The new Order will generally enter into force on the day following its publication in the Official Spanish State Gazette (BOE) and will be applicable from such time, except for tax obligations that are assessed in respect of a given tax period, in which case the Order will be applicable to tax periods starting after its entry into force (and in the meantime, the 1991 “tax haven” list continues to apply).
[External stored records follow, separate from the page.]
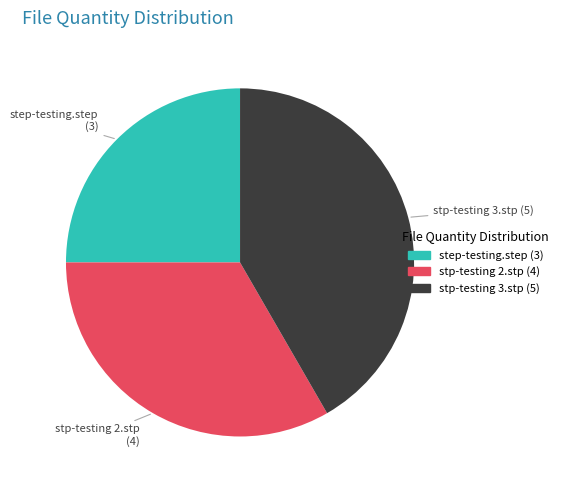

Is there any slice that represents more than half of the pie?

No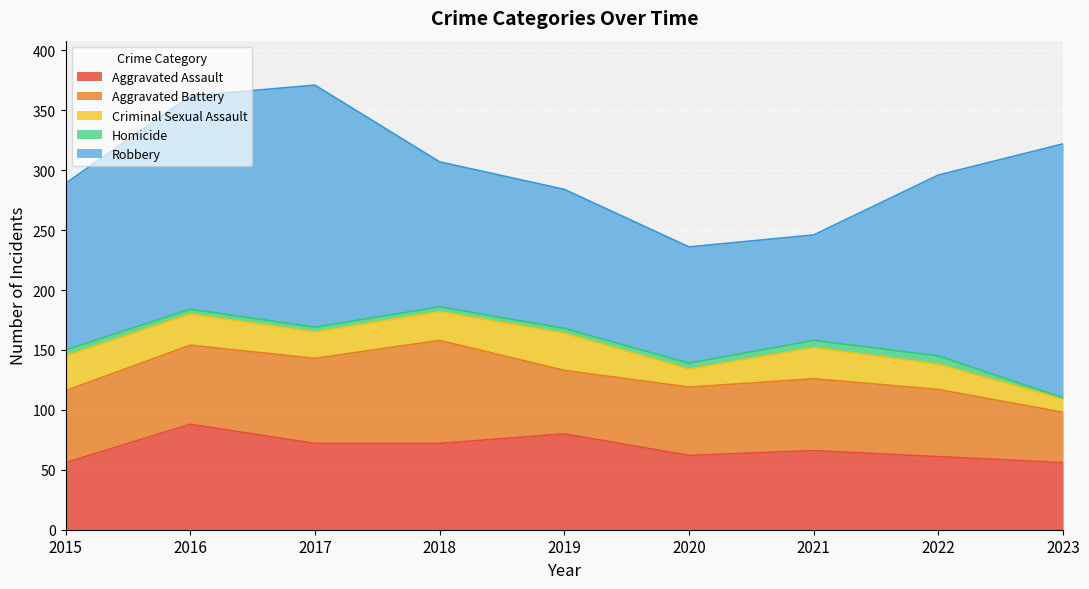

Is the value of Homicide at 2017 greater than the value of Aggravated Battery at 2018?

No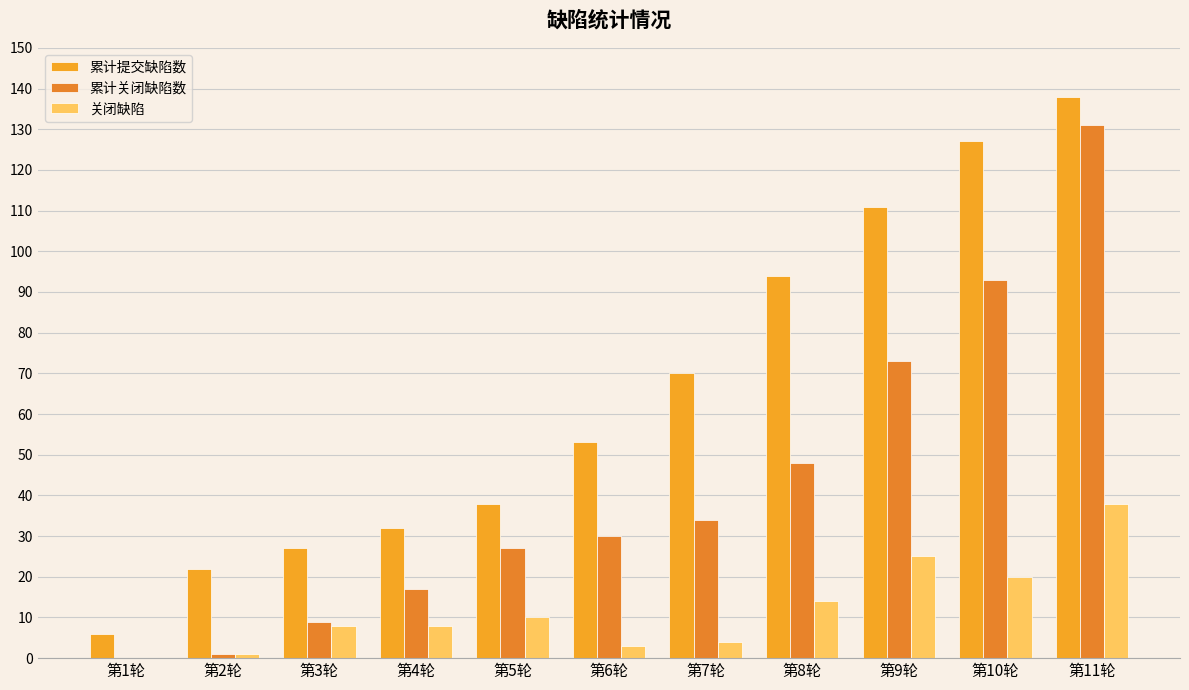

At which label is 累计提交缺陷数 closest to 72?

第7轮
For example, in connection with Spanish Non-Resident Income Tax, for income obtained in Spain by a non-resident who does not act through a permanent establishment in Spain (e.g. dividends distributed by a Spanish company), the new list of non-cooperative jurisdictions applies from 11 February 2023. However, for Spanish Corporate Income Tax (e.g. limitations on the application of the Spanish participation exemption to dividends or capital gains derived from a non-cooperative jurisdiction), the new list of non-cooperative jurisdictions will generally apply for tax periods starting from 11 February 2023, so effectively from 1 January 2024 (given that the majority of Spanish companies follow a calendar year tax period).

However, in respect of countries or territories that were not included in the 1991 list – i.e. Guam, Palau, American Samoa and Samoa (with regards to its harmful tax regime, i.e. the regime for offshore businesses) – the new Order will enter into force six months after the date following its publication in the BOE. It is unclear whether this grandfathering regime applies to Barbados and Trinidad and Tobago, as those two countries were on the 1991 tax havens (albeit subject to an exclusion).

These entry into force provisions would allow taxpayers to restructure their operations, for example to move out of the affected jurisdictions, before negative consequences start to arise.

Now that the list of the countries and territories (and harmful tax regimes!) considered as non-cooperative jurisdictions is regulated via a Ministerial Order we hope that we need not to wait another 32 years for an update!